Many common plants found growing in the gardens and across the lifestyle blocks of the district can pose a potential risk to your stock. While most toxic plants taste bitter and are usually avoided by stock, occasionally hunger, curiosity, boredom, or a deceptively tasty plant can lead to illness. Goats have a notorious reputation for being relatively open to sampling many various plants if they manage to get access to them.

You should assume that all garden shrubs are potentially toxic. Some plants can result in immediate adverse effects, and some can cause delayed poisoning. Certain plants only cause toxicity if eaten in large amounts while others can be toxic with a low dose. And some plants can be just as toxic regardless of whether they are fresh, dried, or ensiled.

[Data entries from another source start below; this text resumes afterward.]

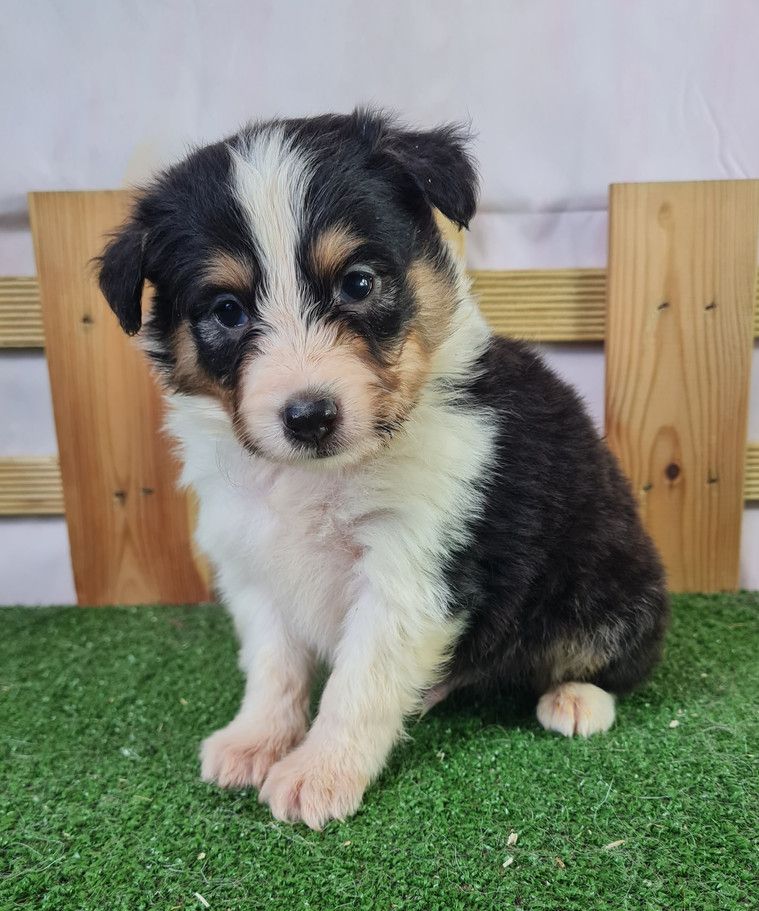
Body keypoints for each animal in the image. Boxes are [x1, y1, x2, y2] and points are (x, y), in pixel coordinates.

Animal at [98, 110, 668, 832]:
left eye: (359, 283)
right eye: (226, 310)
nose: (309, 416)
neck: (315, 476)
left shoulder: (412, 566)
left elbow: (358, 683)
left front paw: (317, 773)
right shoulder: (253, 561)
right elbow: (273, 665)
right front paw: (256, 739)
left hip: (604, 593)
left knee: (618, 661)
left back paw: (575, 699)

Management practices to avoid toxicity:

  • Do not give your animals any clippings from your garden
  • If supplying the animals with browse trees, ensure they are safe to eat
  • Kill off or pull-out poisonous plants in a pasture, e.g., ragwort, bracken fern.
  • Make sure fences are especially sturdy around your garden.
  • Avoid allowing stock to graze garden plants or hedges
  • Monitor paddocks after a storm for any fallen branches or acorns
  • Fence off wetlands
  • Beware of illness when the rain comes after a period of drought


Common plants that can cause toxicity:

Acorns, Avocado, Azalea, Black Nightshade, Box Hedge, Buttercup, Foxglove, Goats Rue, Hemlock, Karaka – Berries, Laburnum, Laurel, Lillies, Macrocarpa/ Pine species, Ngaio, Oak – leaves and acorns, Oleander, Onions,

Poroporo, Ragwort, Rhododendron, Rhubarb, Sorrel species, St. Johns Wort, Tradescantia, Tutu, Yew

Signs of toxic plant ingestion:

  • Abnormal vocalising
  • Bloat
  • Diarrhoea
  • Discoloured urine
  • Excessive salivation or frothing at the mouth
  • Other neurological signs – excessive trembling, circling, abnormal gait
  • Seizuring
  • Sudden death
  • Vomiting
  • Weakness/lethargy


First aid for toxic plant ingestion:

  1. Remove the animal from access to the plant & empty mouth if possible
  2. Make sure the animal has access to water - if the animal is vomiting you will need to change the water each time to prevent contamination and re-toxicity
  3. Keep animal walking if possible, to prevent it settling and cudding
  4. Call a VET urgently for advice/ a visit if required
  5. Be careful with drenching “home remedy drenches”. Ensure they will not exacerbate the problem. If you do choose to then give it only in small amounts and be very careful not to force it down – there is a risk of lung aspiration  
  6. Avoid drenching oil-based products or a vomiting animal

Contact your Vet if you are unsure about plants you are planning to feed, or your animals have access to.